▶ **Extract provided**:
>>>>

Cirrhosis is caused by several factors, including hepatitis, excessive alcohol, cholestasis, and the use of certain drugs, of which hepatitis B is the main risk factor in China (1,2). Cirrhosis can lead to portal hypertension, involving increased portal inflow and high portal outflow resistance (3). Portal hypertension can induce several serious complications, such as acute upper gastrointestinal bleeding (UGIB). It was reported that severe UGIB occurred in 10–30% of cirrhotic patients and had a mortality rate of 5–20% each year (4-7). The mortality of UGIB patients is high without appropriate treatment (8). Current first-line treatment for UGIB includes vasoactive drugs and endoscopic procedures to initially control bleeding and prevent early rebleeding. The survival of cirrhotic patients has significantly improved along with the developments in pharmacological treatment strategies. Despite this, the management of cirrhotic patients with UGIB still remains a clinical challenge.
It is known that the management of cirrhotic patients with UGIB is not only dependent on in-hospital care, but also the collaboration of the family. The purpose of in-hospital care is to control bleeding and to take measures to prevent rebleeding, while family care can also enhance measures to prevent rebleeding. In this way, family care may be more important than in-hospital care for improving the health status and quality of life of patients (9). However, the traditional mode of care for cirrhotic patients with UGIB is only dependent on nurses, exhibiting poor accessibility and effectiveness (10).
Recently, multidisciplinary team care (MDTC), a patient-centered medical collaboration, has been proposed to provide specialized and well-rounded care for patients by a group-coordinated symposium including various experts from different disciplines. MDTC is expected to improve the prognosis and quality of life of patients by the collaboration of multiple disciplines. It has been reported to be effective in the management of several types of diseases, such as diabetes mellitus, breast cancer, and ankylosing spondylitis (10-12). However, it is still unclear whether MDTC is effective in the management of cirrhotic patients with UGIB. Therefore, the present retrospective cohort study was conducted to investigate the effects of MDTC on the management of cirrhotic patients with UGIB compared with traditional care.
We present the following article in accordance with the STROBE reporting checklist (available at http://dx.doi.org/10.21037/apm-21-85).

<<<<

▶ **Data shown**:
>>>>

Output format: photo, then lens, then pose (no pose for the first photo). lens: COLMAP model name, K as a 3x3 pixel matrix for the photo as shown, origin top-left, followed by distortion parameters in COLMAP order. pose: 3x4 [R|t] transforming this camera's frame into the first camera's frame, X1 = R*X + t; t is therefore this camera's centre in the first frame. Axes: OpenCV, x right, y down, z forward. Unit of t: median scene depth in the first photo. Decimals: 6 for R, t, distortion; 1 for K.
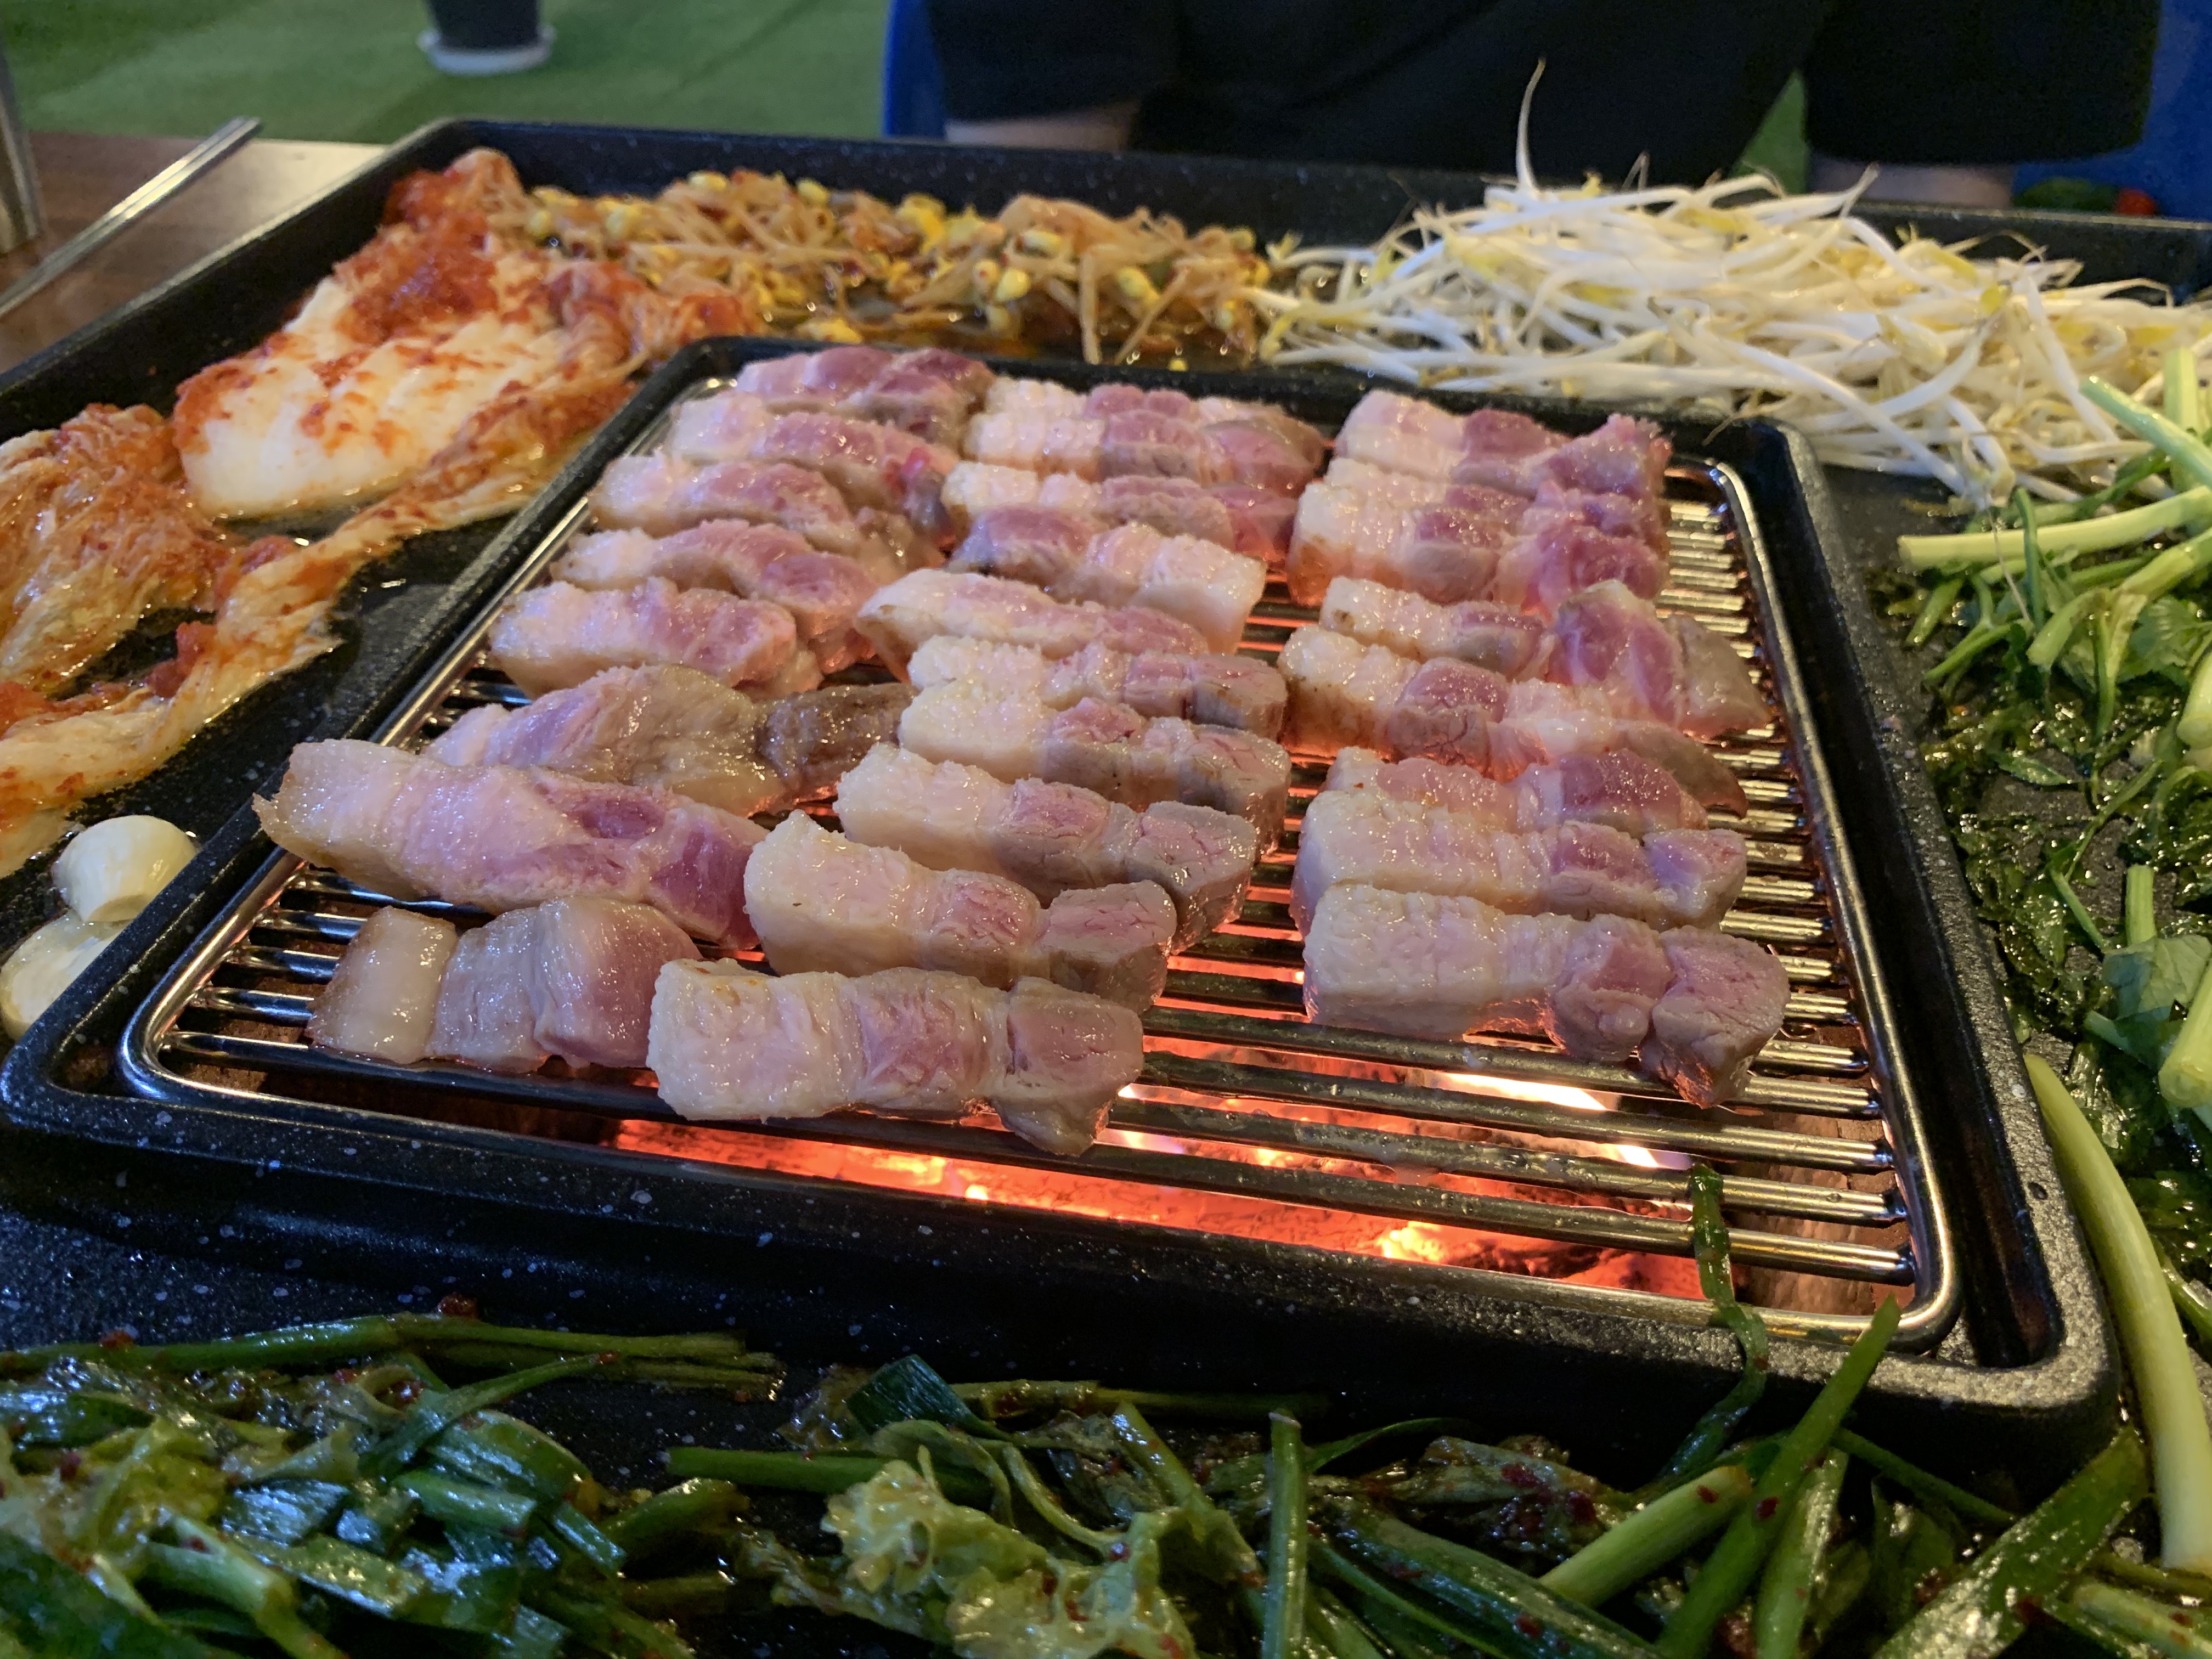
lens RADIAL K [[1690.2, 0, 1106.0], [0, 1690.2, 829.5], [0, 0, 1]] dist [-0.103284, 0.050687]
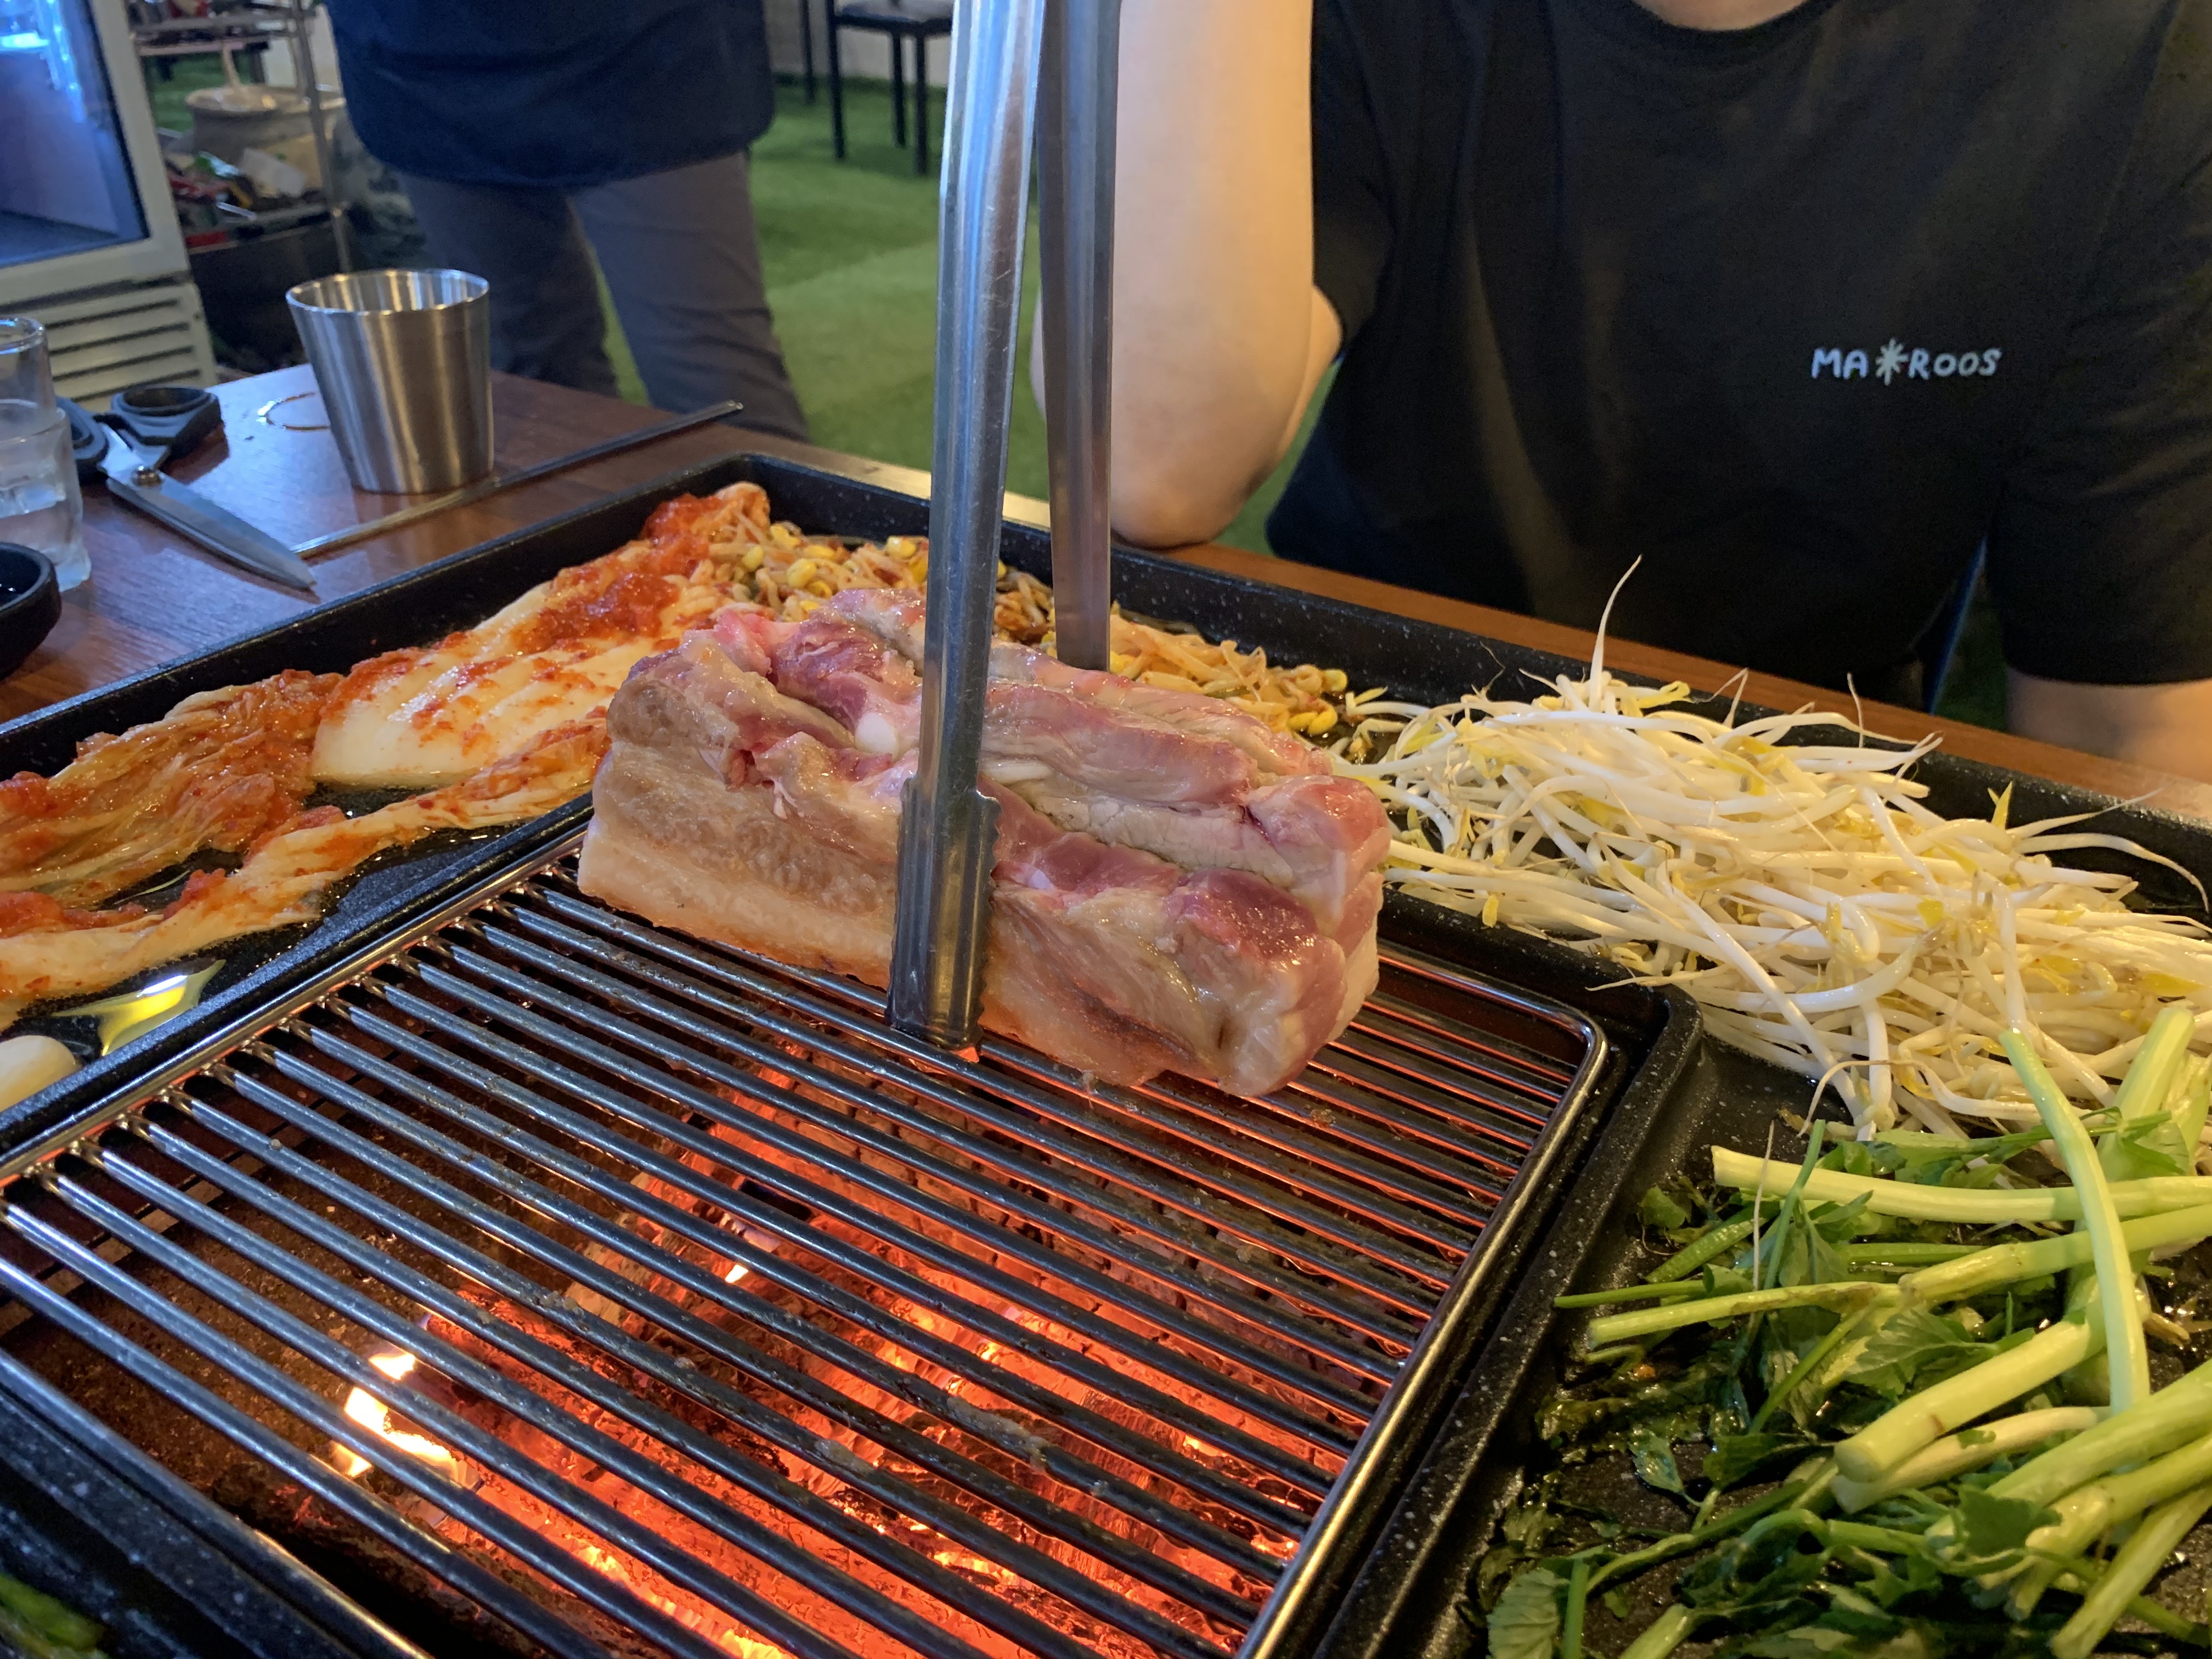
lens RADIAL K [[1690.2, 0, 1106.0], [0, 1690.2, 829.5], [0, 0, 1]] dist [-0.103284, 0.050687]
pose [[0.928298, 0.202945, -0.311572, 0.347590], [-0.246343, 0.963314, -0.106492, -0.138132], [0.278529, 0.175610, 0.944236, -0.016511]]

<<<<

▶ **Work to complete**:
1. Decide whether each statement agrees with the passage on cirrhosis, answering yes or no and quoting the words of the passage that decide it: (a) Hepatitis B is the main risk factor for cirrhosis in China. (b) Severe UGIB occurs in more than half of cirrhotic patients. (c) MDTC has been reported to be effective in managing diabetes mellitus.
2. Reproduce the passage on cirrhosis word for word from "It is known" to "and effectiveness (10).".

▶ **Task responses**:
1.
(a) Yes: "of which hepatitis B is the main risk factor in China"
(b) No: "severe UGIB occurred in 10–30% of cirrhotic patients"
(c) Yes: "such as diabetes mellitus, breast cancer, and ankylosing spondylitis"

2.
It is known that the management of cirrhotic patients with UGIB is not only dependent on in-hospital care, but also the collaboration of the family. The purpose of in-hospital care is to control bleeding and to take measures to prevent rebleeding, while family care can also enhance measures to prevent rebleeding. In this way, family care may be more important than in-hospital care for improving the health status and quality of life of patients (9). However, the traditional mode of care for cirrhotic patients with UGIB is only dependent on nurses, exhibiting poor accessibility and effectiveness (10).